Il y a quatre mois, au lendemain du coup d’Etat manqué du 15 juillet, le président turc, Recep Tayyip Erdogan, s’est engagé dans une politique de répression sévère à l’égard de ceux qu’il considérait comme les auteurs ou les complices de cette tentative. Principale cible : les « gülenistes », partisans avérés ou supposés du prédicateur Fethullah Gülen, son ancien allié, devenu son ennemi juré, exilé aux Etats-Unis depuis 1999, d’où il continue de diriger un vaste réseau d’associations et de fidèles qui partagent son inspiration islamiste. Le président turc s’est donné pour mission d’éradiquer le mouvement Gülen. Il le fait à sa manière, brutale, violente même, au prix d’une régression démocratique qui inquiète la communauté internationale et, en particulier, l’Union européenne, avec laquelle les négociations d’adhésion sont en cours.
Ces derniers jours, la violation de la démocratie a pris en Turquie une ampleur nouvelle. L’arrestation d’une dizaine de journalistes du quotidien d’opposition Cumhuriyet a porté à un degré supérieur les attaques du régime contre la liberté de la presse. Surtout l’interpellation de plusieurs députés du Parti démocratique des peuples (HDP), dont ses deux co-présidents, Selahattin Demirtas et Figen Yüksekdag, a marqué une étape supplémentaire dans la vaste purge voulue par Recep Tayyip Erdogan. Cette fois, c’est au nom de la lutte contre le terrorisme kurde que le pouvoir justifie à la fois son action contre les journalistes, accusés de connivence avec le Parti des travailleurs du Kurdistan (PKK), et son offensive contre le HDP, troisième force du Parlement, considérée comme pro-kurde. Selon le chef du Parti républicain du peuple (CHP), le vieux parti kémaliste, deuxième force du Parlement, « la Turquie avance comme un véhicule sans frein » et « personne ne sait où elle va ».

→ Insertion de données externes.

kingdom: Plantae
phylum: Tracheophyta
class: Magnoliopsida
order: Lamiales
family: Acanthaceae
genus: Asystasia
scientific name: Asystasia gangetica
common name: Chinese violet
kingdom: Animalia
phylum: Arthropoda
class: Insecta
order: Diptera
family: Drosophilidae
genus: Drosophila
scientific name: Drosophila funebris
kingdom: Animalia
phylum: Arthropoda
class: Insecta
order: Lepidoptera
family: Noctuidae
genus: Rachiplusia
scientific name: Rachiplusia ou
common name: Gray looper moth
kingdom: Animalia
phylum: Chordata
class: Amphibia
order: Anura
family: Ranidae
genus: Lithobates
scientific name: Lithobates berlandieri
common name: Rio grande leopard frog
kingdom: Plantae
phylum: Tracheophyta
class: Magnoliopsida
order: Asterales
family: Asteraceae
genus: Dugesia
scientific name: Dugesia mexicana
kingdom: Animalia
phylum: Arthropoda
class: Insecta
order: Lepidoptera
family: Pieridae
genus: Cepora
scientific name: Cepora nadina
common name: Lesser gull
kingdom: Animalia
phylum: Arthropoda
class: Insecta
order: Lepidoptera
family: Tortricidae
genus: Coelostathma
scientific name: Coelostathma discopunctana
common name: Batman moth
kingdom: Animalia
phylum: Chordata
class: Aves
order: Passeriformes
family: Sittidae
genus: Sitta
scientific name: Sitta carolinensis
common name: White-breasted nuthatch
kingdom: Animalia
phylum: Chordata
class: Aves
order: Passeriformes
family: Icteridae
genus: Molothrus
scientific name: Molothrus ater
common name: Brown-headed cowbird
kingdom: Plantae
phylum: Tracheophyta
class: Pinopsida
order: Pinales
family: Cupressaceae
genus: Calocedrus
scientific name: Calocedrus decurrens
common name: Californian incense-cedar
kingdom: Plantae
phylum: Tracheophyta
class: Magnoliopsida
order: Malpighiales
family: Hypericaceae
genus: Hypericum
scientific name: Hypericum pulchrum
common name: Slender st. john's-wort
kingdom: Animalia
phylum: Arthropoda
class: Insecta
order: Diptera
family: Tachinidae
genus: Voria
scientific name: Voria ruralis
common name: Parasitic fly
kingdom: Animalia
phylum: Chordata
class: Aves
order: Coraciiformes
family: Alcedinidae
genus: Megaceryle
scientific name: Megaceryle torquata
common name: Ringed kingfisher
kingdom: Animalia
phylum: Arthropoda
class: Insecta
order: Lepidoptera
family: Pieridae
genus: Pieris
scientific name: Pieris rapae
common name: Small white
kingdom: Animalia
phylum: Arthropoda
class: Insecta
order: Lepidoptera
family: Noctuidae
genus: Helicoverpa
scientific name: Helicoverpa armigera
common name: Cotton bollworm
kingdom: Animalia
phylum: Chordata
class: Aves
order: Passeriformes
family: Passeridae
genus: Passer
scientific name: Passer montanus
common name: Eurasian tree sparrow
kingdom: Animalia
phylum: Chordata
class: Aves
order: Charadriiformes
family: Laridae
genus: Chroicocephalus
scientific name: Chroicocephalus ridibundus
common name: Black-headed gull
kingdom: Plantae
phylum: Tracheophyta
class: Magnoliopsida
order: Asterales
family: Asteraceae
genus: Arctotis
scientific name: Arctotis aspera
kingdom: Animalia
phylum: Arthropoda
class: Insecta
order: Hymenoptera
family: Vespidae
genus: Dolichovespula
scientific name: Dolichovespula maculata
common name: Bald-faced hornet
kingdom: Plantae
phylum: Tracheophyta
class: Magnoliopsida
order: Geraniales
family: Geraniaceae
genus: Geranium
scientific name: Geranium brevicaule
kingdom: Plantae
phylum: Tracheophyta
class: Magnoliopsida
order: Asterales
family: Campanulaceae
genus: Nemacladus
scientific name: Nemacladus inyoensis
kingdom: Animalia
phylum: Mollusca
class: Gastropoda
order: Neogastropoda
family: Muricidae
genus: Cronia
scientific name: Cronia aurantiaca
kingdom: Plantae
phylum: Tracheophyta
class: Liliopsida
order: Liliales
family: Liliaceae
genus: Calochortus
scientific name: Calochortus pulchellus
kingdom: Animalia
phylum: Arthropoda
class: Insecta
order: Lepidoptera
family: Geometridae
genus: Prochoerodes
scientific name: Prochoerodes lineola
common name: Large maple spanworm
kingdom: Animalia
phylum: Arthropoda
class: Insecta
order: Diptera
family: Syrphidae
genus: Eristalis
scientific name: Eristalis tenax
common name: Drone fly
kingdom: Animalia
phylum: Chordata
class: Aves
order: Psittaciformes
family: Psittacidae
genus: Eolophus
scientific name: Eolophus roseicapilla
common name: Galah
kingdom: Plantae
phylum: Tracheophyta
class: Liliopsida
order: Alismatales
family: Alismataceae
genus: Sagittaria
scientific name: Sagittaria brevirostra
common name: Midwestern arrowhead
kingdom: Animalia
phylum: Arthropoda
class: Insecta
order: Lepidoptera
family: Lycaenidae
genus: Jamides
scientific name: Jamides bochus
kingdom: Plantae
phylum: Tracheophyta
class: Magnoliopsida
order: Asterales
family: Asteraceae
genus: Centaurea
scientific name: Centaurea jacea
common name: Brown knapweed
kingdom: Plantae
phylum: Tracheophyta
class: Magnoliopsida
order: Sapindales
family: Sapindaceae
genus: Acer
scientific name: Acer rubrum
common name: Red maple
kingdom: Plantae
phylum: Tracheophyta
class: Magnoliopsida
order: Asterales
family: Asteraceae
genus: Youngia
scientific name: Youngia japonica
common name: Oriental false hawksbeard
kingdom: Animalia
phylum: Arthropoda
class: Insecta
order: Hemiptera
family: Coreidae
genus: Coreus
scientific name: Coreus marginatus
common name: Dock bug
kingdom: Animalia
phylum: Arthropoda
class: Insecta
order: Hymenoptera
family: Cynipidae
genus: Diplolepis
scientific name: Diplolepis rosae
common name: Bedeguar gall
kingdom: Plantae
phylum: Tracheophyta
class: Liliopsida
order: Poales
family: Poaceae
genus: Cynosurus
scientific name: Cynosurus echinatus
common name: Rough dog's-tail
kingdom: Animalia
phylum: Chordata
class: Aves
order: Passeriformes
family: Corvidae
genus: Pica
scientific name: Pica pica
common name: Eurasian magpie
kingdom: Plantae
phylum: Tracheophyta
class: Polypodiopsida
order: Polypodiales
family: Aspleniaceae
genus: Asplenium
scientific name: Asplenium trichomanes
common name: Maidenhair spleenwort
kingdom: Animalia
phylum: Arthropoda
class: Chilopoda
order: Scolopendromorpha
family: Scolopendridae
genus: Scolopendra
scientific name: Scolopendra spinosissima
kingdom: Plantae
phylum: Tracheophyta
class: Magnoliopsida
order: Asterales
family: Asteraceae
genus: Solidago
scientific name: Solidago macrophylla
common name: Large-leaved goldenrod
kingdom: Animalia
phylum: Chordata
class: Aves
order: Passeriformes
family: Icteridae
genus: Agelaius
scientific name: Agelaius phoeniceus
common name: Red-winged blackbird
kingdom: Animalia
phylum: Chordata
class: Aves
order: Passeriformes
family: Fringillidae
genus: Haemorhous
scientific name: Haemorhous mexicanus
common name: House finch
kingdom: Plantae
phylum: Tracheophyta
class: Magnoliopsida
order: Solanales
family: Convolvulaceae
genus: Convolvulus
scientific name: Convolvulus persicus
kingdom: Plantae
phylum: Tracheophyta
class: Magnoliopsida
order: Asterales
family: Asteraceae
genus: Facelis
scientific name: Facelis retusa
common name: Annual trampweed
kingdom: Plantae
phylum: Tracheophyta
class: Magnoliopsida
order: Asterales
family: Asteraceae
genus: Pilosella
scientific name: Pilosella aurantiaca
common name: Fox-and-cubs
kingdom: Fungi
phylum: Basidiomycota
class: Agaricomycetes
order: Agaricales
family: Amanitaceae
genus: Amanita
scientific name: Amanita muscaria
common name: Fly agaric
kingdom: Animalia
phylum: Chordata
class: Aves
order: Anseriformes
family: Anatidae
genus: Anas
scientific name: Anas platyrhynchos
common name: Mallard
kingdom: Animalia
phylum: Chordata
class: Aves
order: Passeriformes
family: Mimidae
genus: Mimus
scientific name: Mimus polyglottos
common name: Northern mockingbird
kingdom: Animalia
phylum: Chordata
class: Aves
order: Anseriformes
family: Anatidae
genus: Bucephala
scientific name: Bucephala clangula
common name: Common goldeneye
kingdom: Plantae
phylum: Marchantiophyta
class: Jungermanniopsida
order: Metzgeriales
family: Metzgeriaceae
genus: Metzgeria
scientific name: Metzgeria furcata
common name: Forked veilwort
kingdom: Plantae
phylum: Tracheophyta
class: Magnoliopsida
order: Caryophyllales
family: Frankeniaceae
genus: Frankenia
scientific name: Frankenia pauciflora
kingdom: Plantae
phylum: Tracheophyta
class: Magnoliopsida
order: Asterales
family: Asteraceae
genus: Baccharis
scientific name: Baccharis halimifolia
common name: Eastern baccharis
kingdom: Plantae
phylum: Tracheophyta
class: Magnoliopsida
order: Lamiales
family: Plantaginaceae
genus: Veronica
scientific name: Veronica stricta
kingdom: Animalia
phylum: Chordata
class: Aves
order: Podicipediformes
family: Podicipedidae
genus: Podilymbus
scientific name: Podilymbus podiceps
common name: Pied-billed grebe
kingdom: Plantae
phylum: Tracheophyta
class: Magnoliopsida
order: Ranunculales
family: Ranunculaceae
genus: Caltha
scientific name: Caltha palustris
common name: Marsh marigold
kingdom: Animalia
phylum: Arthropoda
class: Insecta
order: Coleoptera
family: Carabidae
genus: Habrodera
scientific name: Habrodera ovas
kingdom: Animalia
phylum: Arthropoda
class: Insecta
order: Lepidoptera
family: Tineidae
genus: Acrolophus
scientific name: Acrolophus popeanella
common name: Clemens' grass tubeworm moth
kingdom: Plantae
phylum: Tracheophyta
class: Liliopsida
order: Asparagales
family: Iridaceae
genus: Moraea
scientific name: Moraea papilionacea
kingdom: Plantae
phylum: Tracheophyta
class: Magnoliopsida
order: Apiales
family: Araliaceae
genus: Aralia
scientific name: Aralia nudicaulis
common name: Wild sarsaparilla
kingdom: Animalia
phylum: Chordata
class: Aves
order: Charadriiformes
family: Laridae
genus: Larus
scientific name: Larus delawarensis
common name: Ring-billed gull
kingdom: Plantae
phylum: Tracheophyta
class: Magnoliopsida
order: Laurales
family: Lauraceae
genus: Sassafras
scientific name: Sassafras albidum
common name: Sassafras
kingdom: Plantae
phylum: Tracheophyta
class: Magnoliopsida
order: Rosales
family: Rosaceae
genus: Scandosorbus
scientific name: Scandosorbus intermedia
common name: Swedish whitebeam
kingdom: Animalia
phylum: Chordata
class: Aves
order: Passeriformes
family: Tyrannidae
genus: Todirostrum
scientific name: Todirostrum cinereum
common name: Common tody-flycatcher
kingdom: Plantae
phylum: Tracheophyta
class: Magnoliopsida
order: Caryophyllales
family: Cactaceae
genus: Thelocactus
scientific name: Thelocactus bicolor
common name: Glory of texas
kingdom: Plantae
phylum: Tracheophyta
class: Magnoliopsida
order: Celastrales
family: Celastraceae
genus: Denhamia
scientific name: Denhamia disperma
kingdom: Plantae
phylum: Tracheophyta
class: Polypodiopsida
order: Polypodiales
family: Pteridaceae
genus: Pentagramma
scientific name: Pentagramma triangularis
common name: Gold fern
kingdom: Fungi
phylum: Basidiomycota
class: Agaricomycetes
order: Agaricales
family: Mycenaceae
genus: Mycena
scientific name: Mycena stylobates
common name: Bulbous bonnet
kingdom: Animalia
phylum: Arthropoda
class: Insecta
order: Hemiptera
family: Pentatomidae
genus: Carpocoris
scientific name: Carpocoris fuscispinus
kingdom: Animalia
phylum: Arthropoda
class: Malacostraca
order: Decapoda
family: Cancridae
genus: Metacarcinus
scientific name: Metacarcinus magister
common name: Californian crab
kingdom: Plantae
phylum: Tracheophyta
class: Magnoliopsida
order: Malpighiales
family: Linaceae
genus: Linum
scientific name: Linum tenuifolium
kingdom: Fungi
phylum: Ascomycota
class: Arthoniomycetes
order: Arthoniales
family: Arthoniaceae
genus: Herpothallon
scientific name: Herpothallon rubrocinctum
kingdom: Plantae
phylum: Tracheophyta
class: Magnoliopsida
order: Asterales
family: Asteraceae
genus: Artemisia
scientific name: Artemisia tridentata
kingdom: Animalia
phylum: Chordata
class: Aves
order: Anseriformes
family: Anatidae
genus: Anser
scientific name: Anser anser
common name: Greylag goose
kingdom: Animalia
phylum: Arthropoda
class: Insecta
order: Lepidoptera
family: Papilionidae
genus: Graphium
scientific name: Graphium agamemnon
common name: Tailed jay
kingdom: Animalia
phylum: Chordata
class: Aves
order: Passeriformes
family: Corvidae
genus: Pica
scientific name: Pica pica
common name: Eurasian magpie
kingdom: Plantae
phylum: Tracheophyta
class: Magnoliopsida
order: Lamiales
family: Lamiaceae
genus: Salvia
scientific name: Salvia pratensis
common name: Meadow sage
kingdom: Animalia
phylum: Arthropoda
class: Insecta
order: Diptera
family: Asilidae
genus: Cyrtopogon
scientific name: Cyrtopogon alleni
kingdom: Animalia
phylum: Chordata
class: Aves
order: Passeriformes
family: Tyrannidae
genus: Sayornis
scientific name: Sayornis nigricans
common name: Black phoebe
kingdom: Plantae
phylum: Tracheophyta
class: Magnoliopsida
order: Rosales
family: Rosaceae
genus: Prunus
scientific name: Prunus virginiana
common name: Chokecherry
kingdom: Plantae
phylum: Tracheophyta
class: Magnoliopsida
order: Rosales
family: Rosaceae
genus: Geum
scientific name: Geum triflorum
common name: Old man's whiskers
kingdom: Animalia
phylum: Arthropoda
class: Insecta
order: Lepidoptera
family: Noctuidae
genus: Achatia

Si on ne sait pas encore où va la Turquie, on sait à peu près où Recep Tayyip veut en venir. Le président turc ne cache pas son désir d’installer, à son profit, un régime présidentiel fort qui lui donnera les pleins pouvoirs en éliminant tous les pouvoirs intermédiaires. Ceux-ci font l’objet, depuis plusieurs mois, d’une épuration massive, qui touche des dizaines de milliers de fonctionnaires, notamment des magistrats et des universitaires. La police et l’armée ne sont pas épargnées. Les droits des avocats, comme ceux des journalistes, sont limités. Tout est fait pour préparer la présidence à poigne dont rêve Recep Tayyip Erdogan, au mépris des règles de la démocratie libérale et des valeurs des sociétés occidentales. Le président turc a choisi de rompre avec l’héritage kémaliste, qui a ancré son pays à l’Ouest en le coupant de son héritage ottoman. Il est de ceux qui, comme Viktor Orban en Hongrie ou Vladimir Poutine en Russie, rejettent ouvertement le système politique de l’Occident.
La dérive autoritaire du pouvoir turc l’éloigne désormais de l’Union européenne. Le président Erdogan ne s’en soucie pas. Il va même jusqu’à brandir la menace du rétablissement de la peine de mort en Turquie, qui serait un casus belli avec Bruxelles, l’abolition de la peine capitale étant une condition impérative pour appartenir à l’UE. Les avertissements des dirigeants européens laissent de marbre les officiels turcs. Le premier ministre, Binali Yidirim, a ainsi répondu au président du Parlement européen, Martin Schulz, qui avait qualifié de « ligne rouge » l’opération menée contre le journal Cumhuriyet : « Nous n’avons rien à apprendre de vous en matière de liberté de la presse, ici, c’est le peuple qui décide où est la ligne rouge ». Les relations entre la Turquie et l’Union européenne ne vont pas s’améliorer. Le prochain rapport de la Commission européenne sur le processus d’adhésion, attendu prochainement, devrait confirmer ses critiques sur les manquements à l’Etat de droit et sur les atteintes à la liberté de la presse et à l’indépendance de la justice.
L’Union européenne a réagi avec prudence aux dernières initiatives du président Erdogan. Sa haute représentante pour la politique extérieure et de sécurité, Federica Mogherini, s’est contentée de se dire « extrêmement inquiète » de l’évolution de la situation avant de s’entretenir avec le ministre turc chargé des affaires européennes, Omer Celik. Celui-ci a notamment exprimé le souhait que l’UE ne se laisse pas « instrumentaliser » par la propagande du PKK. Si les Européens cherchent à calmer le jeu, c’est qu’ils n’entendent pas couper les liens avec un pays qui reste leur allié, même incommode, dans la crise des réfugiés comme en Syrie. Mais il viendra un moment où, face aux provocations turques, cette attitude ne sera plus tenable.